The subsequent tour, Drowned World Tour, featuring songs from the Ray of Light and Music albums, was a huge success that played to more than 700,000 fans in the United States and Europe. Receiving mostly positive reviews, Michael Hubbard from Music OMH commented that “you’d struggle to find a better show than Drowned World and you’d find it difficult to find a mainstream artist who can command near-universal respect for anything like as long as this fine lady. She displayed that temptress quality which has beguiled us for nearly two decades and that, combined with her exquisite music, is why Madonna is so special.”
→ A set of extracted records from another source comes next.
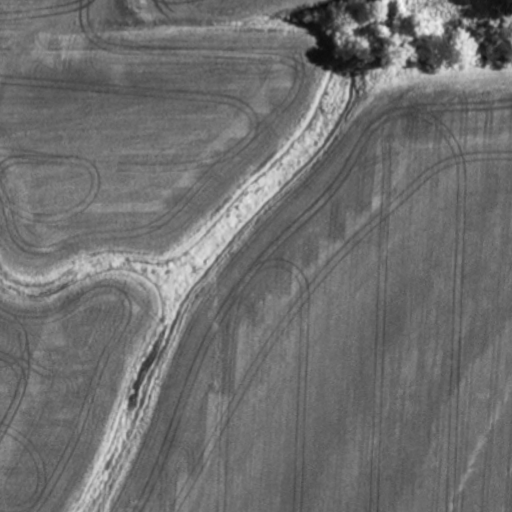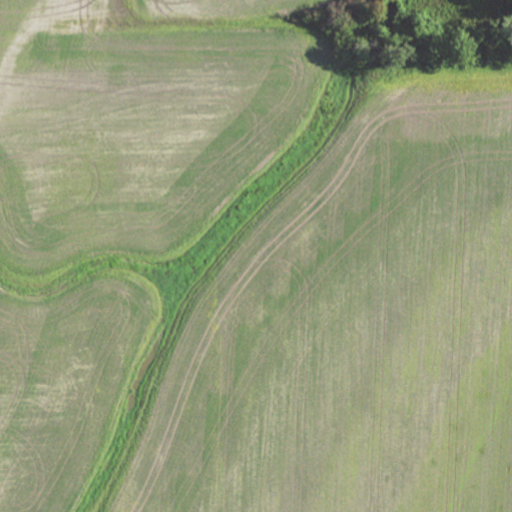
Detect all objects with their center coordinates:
road: (261, 232)
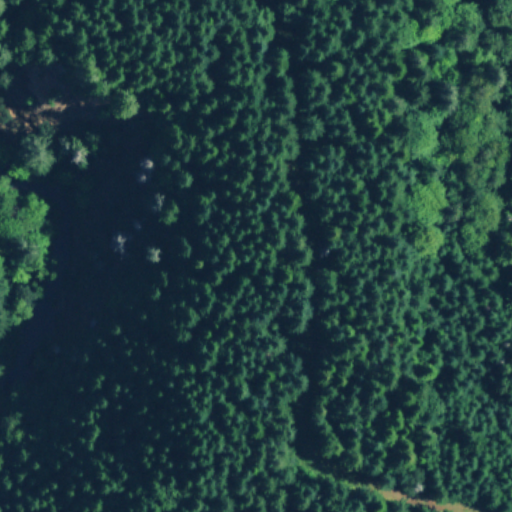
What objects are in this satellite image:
river: (90, 218)
road: (301, 316)
road: (398, 497)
Life’s journey is ever-changing, and for Madonna moving to Lisbon for her son’s education brought her a new perspective to music. In a recent interview, she reminisced, “I started getting invited to people’s homes and they have things called living room sessions. So everyone would congregate. People would bring wine, they would bring food, sit around the table. And then suddenly musicians would get up and start playing instruments and singing fado music and morna music and samba music. I was like, ‘Wait. What’s going on here? Like artists just get up and perform and you don’t get paid and they’re just doing it for fun and love and passion?” Meeting, conversing and partying with artists, painters, and musicians, she felt connected to an unknown universe of creativity challenging her to record an album.
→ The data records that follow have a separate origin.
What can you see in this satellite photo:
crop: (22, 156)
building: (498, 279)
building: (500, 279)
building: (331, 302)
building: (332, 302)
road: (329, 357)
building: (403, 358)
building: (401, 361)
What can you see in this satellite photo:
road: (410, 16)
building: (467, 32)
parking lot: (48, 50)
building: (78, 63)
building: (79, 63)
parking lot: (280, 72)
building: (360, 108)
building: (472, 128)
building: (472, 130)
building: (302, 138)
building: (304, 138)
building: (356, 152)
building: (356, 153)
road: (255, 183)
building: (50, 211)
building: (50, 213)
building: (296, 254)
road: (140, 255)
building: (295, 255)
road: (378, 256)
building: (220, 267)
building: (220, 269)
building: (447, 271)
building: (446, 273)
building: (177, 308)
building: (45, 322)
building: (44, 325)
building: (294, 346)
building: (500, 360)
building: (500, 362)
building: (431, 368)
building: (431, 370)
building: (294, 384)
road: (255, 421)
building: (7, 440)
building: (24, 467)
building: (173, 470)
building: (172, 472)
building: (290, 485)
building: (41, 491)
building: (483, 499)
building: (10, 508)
Fast forward to 2019 with the release of Madame X, the nickname given to her by her former dance instructor, Martha Graham, Madonna was forever experimenting with her vision of life, constantly pushing boundaries with her music and performances. In the promo video, Madonna declared that “Madame X is a dancer, a professor, a head of state, a housekeeper, an equestrian, a prisoner, a student, a mother, a child, a teacher, a nun, a singer, a saint, a whore in the house of love. I am Madame X.” Together with the French producer Mirwais, she tackled social issues in the album including gay rights, racism, freedom of speech, sexism and gun control. Like Bob Dylan, Madonna the songwriter/performer with a fan megaphone of tens of millions, has shined a spotlight on today’s social injustice. Madonna may be the next recipient of the Nobel Prize for Literature.
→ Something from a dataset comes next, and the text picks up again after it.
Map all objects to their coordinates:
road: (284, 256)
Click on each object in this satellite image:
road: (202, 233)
After the release of her 12th studio album, the worldwide fans have loved the music, making the album No. 1 on 60 countries including the United States. Commencing on July 2019, the Madame X Tour would not perform in the traditional large stadiums of previous tours; but instead in small venues where she can become more intimate, more personal with the audience. The tour sold out within hours of the ticket release with 81 dates scheduled so far. It will kick off in New York City with 17, that’s right, 17 performances at the Howard Gilman Opera House, a historic theater with less than 2,200 seats. Not surprisingly, Madonna continues to break the rules.
Madonna Cover Image Artist Eduardo Kobra
The self-taught artist, Eduardo Kobra painted graffiti as a teenager in his hometown, San Paulo, where authorities arrested him for vandalism, gave him a sentence of painting a mural on the police station and said, “His artwork is amazing.” Studying the work of muralists like Banksy, Eric Grohe and Keith Haring, Kobra developed his own signature of a kaleidoscope of bold lines and bright colors superimposed on the portraits of historic persons contributing to mankind. His portraiture work includes Michael Jackson, Mother Teresa, Albert Einstein, Salvador Daly, David Bowie, John Lennon, and countless others. Today, the world renown artist has created murals, some small like Madonna (40” x 50”) to large like a football field size, mural for the Olympic Games in Rio de Janeiro, Brazil.